◆ REQUIRED WORK:
An exact reproduction of the data below is expected, free of images.

Stored data entries
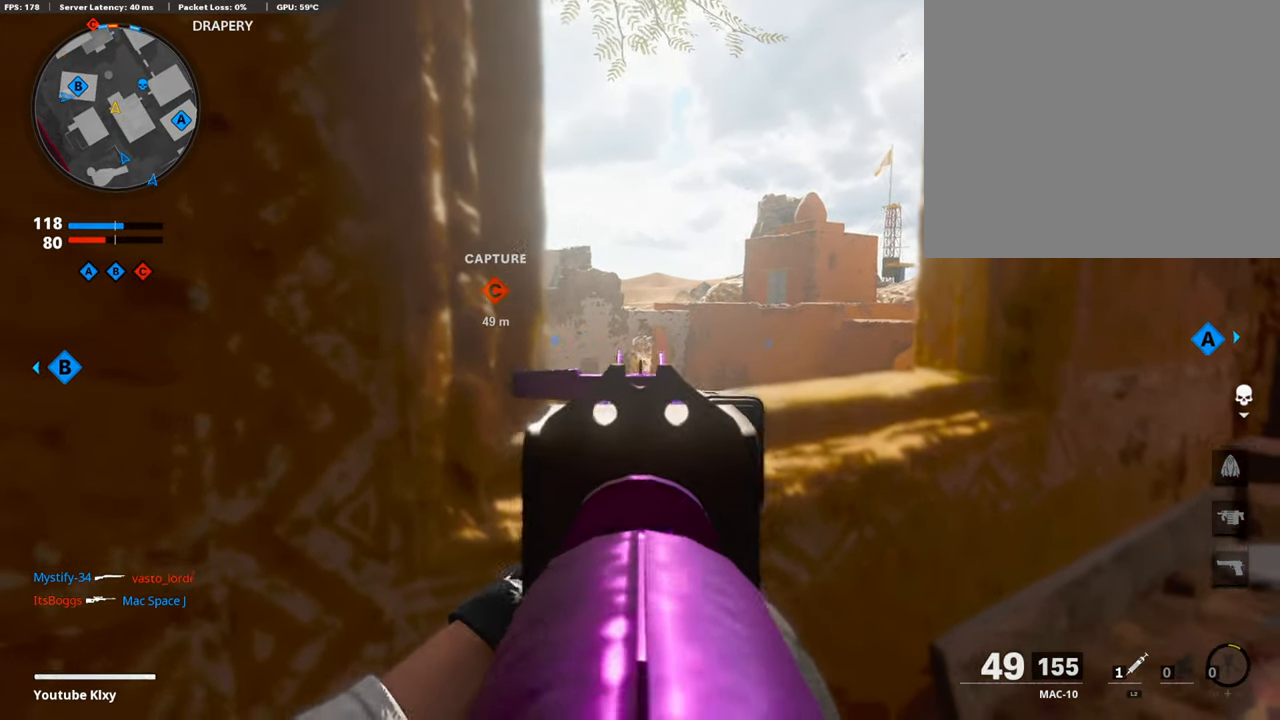
{"buttons": ["L1"], "left_stick": "center", "right_stick": "center", "events": [[34, "R1", "down"], [135, "R1", "up"], [135, "right_stick", "down"], [202, "R1", "down"], [202, "right_stick", "center"], [303, "R1", "up"], [354, "R1", "down"], [455, "R1", "up"]]}
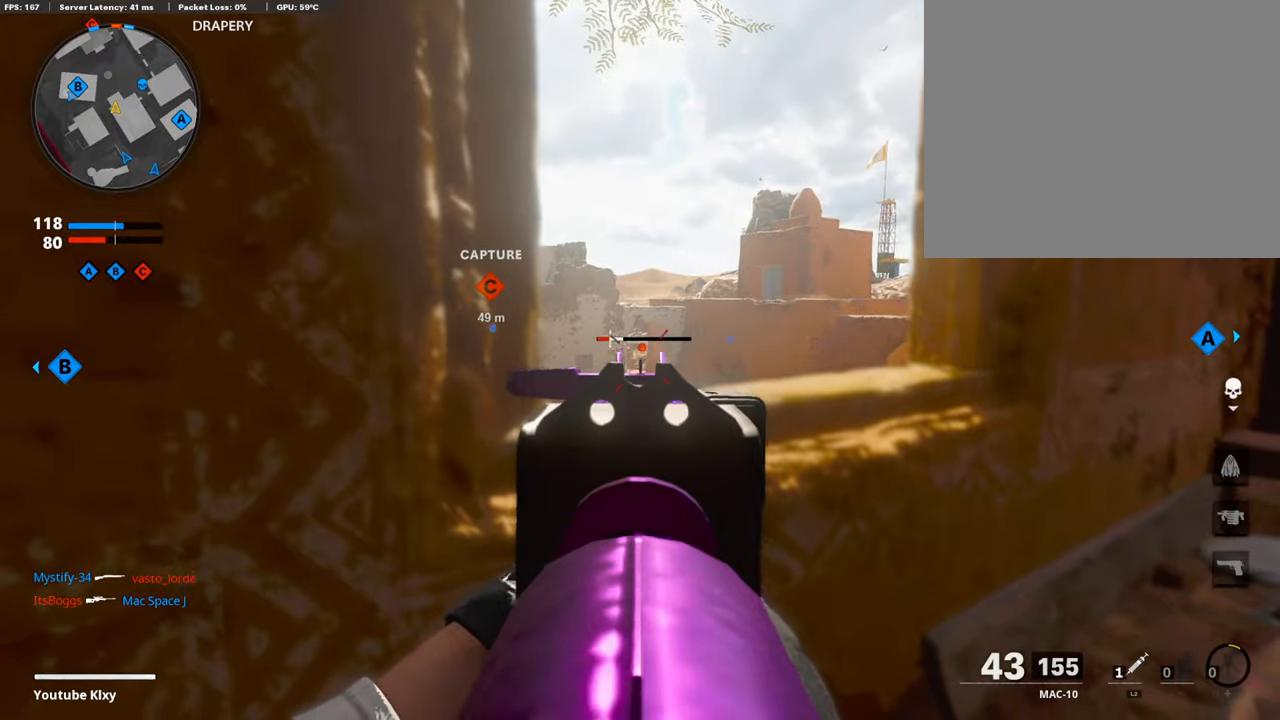
{"buttons": [], "left_stick": "down-left", "right_stick": "center", "events": [[34, "R1", "down"], [135, "R1", "up"], [202, "R1", "down"], [269, "R1", "up"], [404, "L1", "up"], [421, "SQUARE", "down"], [455, "left_stick", "down-left"], [488, "SQUARE", "up"]]}
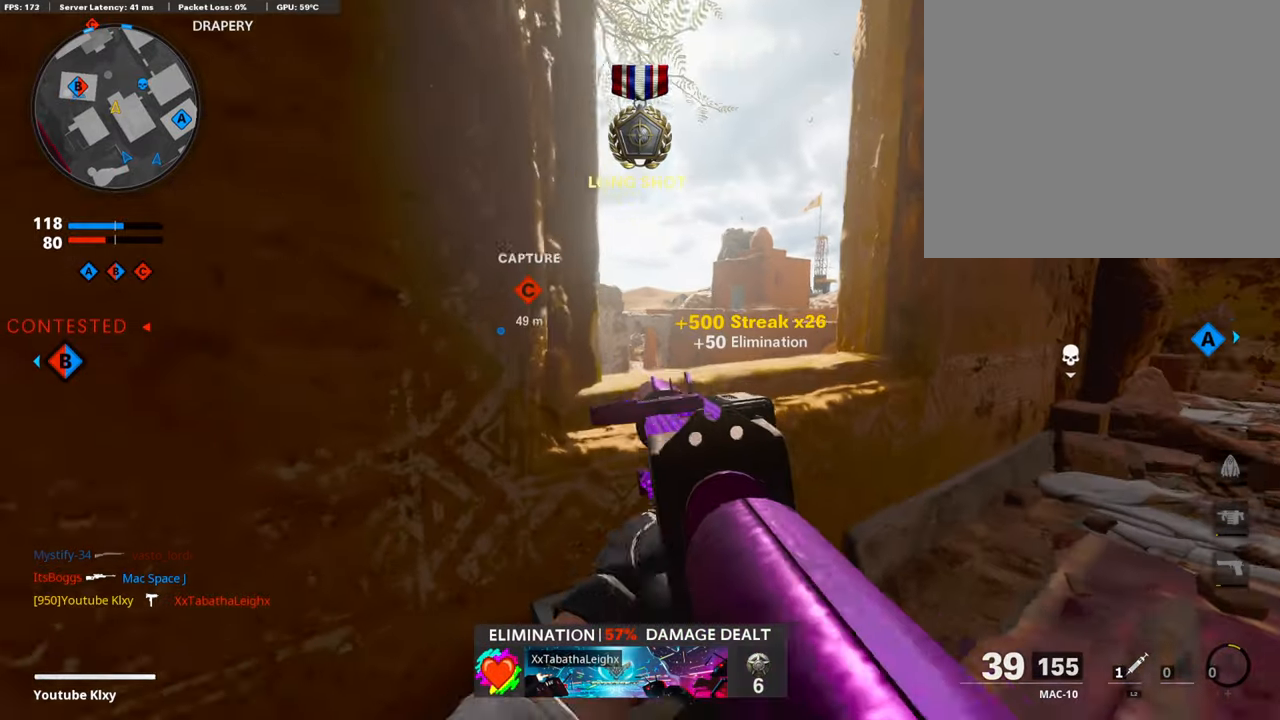
{"buttons": [], "left_stick": "up-right", "right_stick": "center", "events": [[219, "left_stick", "right"], [404, "left_stick", "up-right"]]}
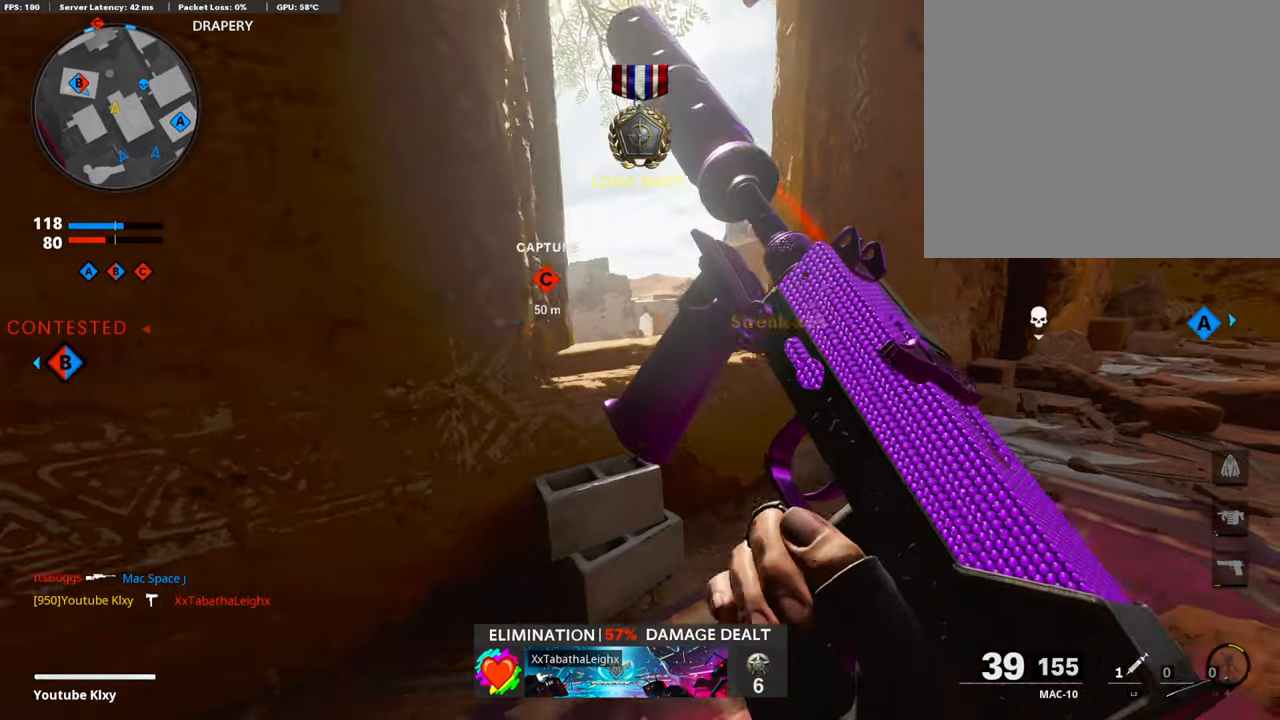
{"buttons": ["L1"], "left_stick": "left", "right_stick": "left", "events": [[118, "right_stick", "left"], [269, "L1", "down"], [269, "right_stick", "center"], [387, "left_stick", "left"], [471, "right_stick", "left"]]}
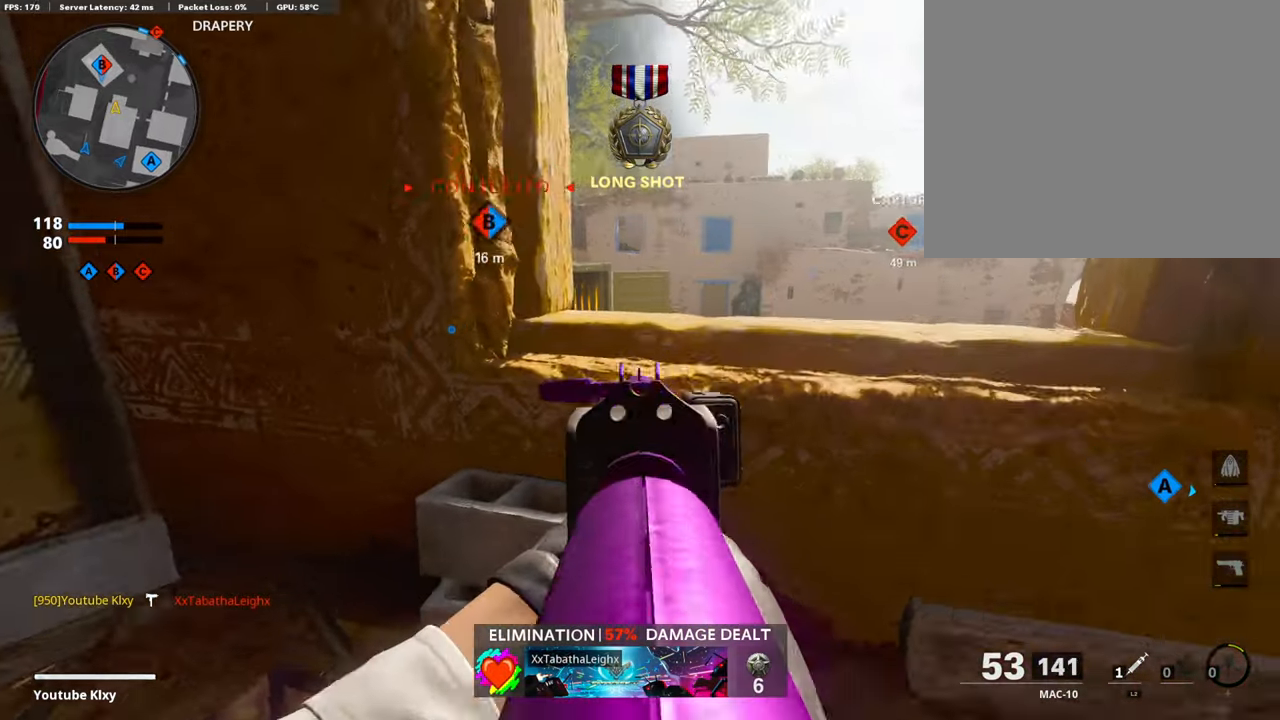
{"buttons": ["L1"], "left_stick": "left", "right_stick": "up", "events": [[17, "right_stick", "center"], [84, "R3", "down"], [101, "left_stick", "right"], [202, "R3", "up"], [488, "left_stick", "left"], [488, "right_stick", "up"]]}
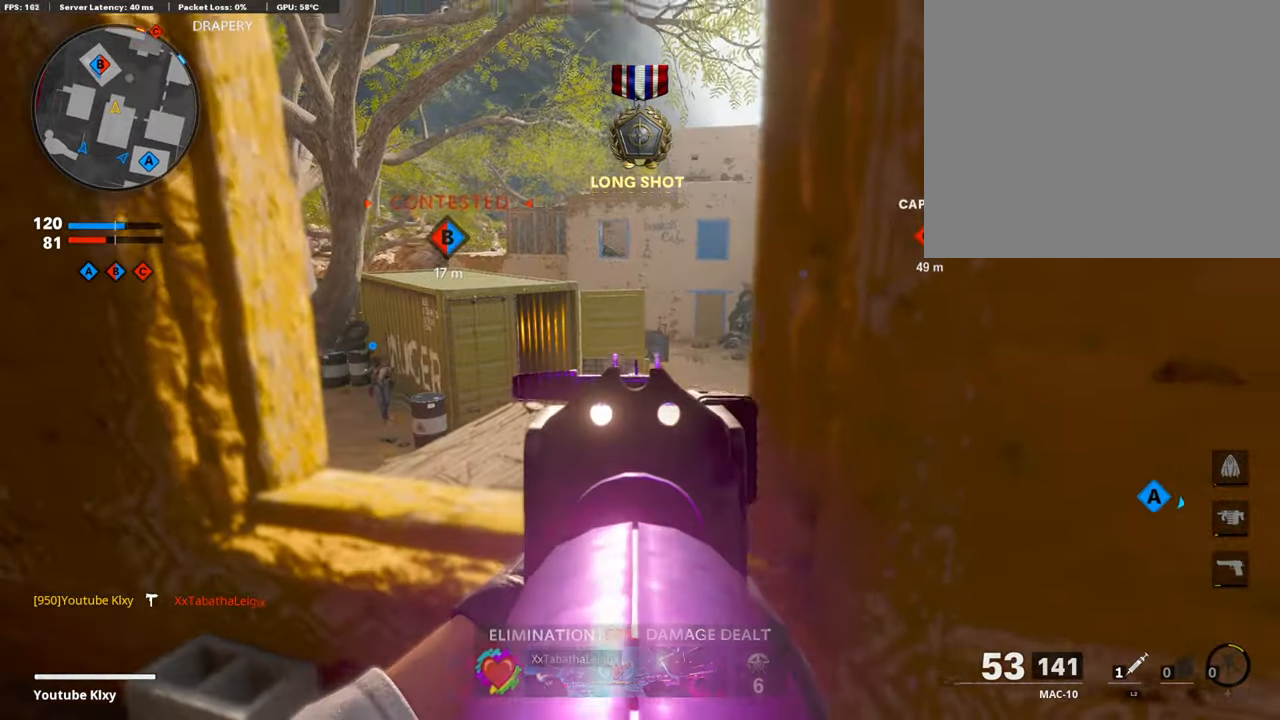
{"buttons": ["R3"], "left_stick": "left", "right_stick": "center", "events": [[51, "L1", "up"], [84, "right_stick", "center"], [168, "R3", "down"]]}
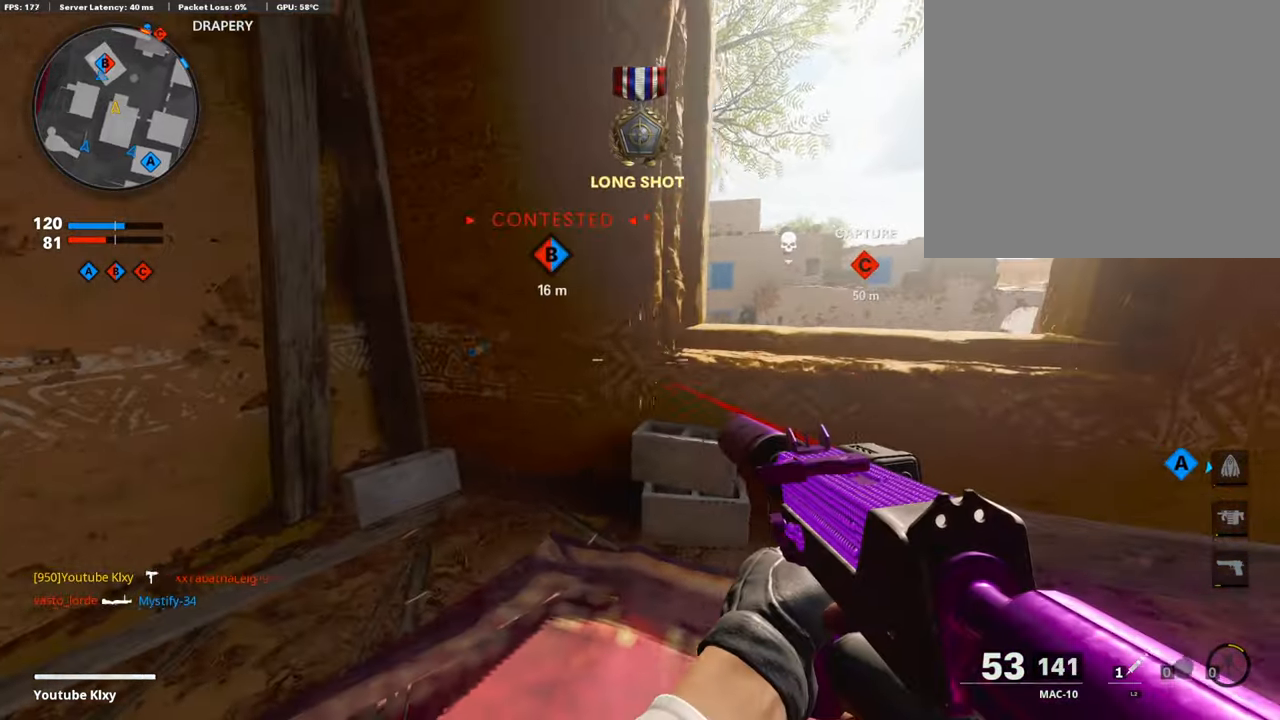
{"buttons": [], "left_stick": "right", "right_stick": "right", "events": [[185, "R3", "up"], [185, "left_stick", "up-left"], [219, "L3", "down"], [320, "right_stick", "right"], [370, "L3", "up"], [387, "left_stick", "right"]]}
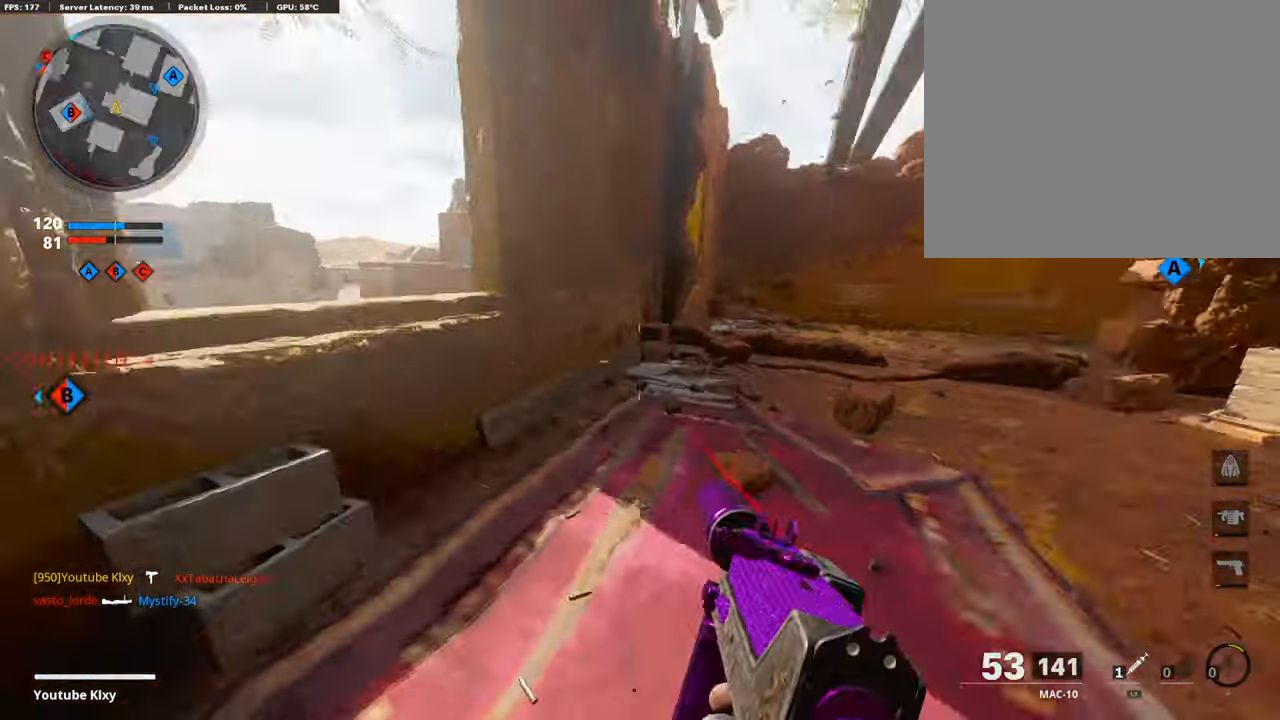
{"buttons": [], "left_stick": "up", "right_stick": "center", "events": [[17, "L3", "down"], [101, "left_stick", "up"], [101, "right_stick", "center"], [286, "right_stick", "left"], [387, "R3", "down"], [387, "right_stick", "center"], [471, "L3", "up"], [471, "R3", "up"]]}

◆ OUTPUT:
{"buttons": ["L1"], "left_stick": "center", "right_stick": "center", "events": [[34, "R1", "down"], [135, "R1", "up"], [135, "right_stick", "down"], [202, "R1", "down"], [202, "right_stick", "center"], [303, "R1", "up"], [354, "R1", "down"], [455, "R1", "up"]]}
{"buttons": [], "left_stick": "down-left", "right_stick": "center", "events": [[34, "R1", "down"], [135, "R1", "up"], [202, "R1", "down"], [269, "R1", "up"], [404, "L1", "up"], [421, "SQUARE", "down"], [455, "left_stick", "down-left"], [488, "SQUARE", "up"]]}
{"buttons": [], "left_stick": "up-right", "right_stick": "center", "events": [[219, "left_stick", "right"], [404, "left_stick", "up-right"]]}
{"buttons": ["L1"], "left_stick": "left", "right_stick": "left", "events": [[118, "right_stick", "left"], [269, "L1", "down"], [269, "right_stick", "center"], [387, "left_stick", "left"], [471, "right_stick", "left"]]}
{"buttons": ["L1"], "left_stick": "left", "right_stick": "up", "events": [[17, "right_stick", "center"], [84, "R3", "down"], [101, "left_stick", "right"], [202, "R3", "up"], [488, "left_stick", "left"], [488, "right_stick", "up"]]}
{"buttons": ["R3"], "left_stick": "left", "right_stick": "center", "events": [[51, "L1", "up"], [84, "right_stick", "center"], [168, "R3", "down"]]}
{"buttons": [], "left_stick": "right", "right_stick": "right", "events": [[185, "R3", "up"], [185, "left_stick", "up-left"], [219, "L3", "down"], [320, "right_stick", "right"], [370, "L3", "up"], [387, "left_stick", "right"]]}
{"buttons": [], "left_stick": "up", "right_stick": "center", "events": [[17, "L3", "down"], [101, "left_stick", "up"], [101, "right_stick", "center"], [286, "right_stick", "left"], [387, "R3", "down"], [387, "right_stick", "center"], [471, "L3", "up"], [471, "R3", "up"]]}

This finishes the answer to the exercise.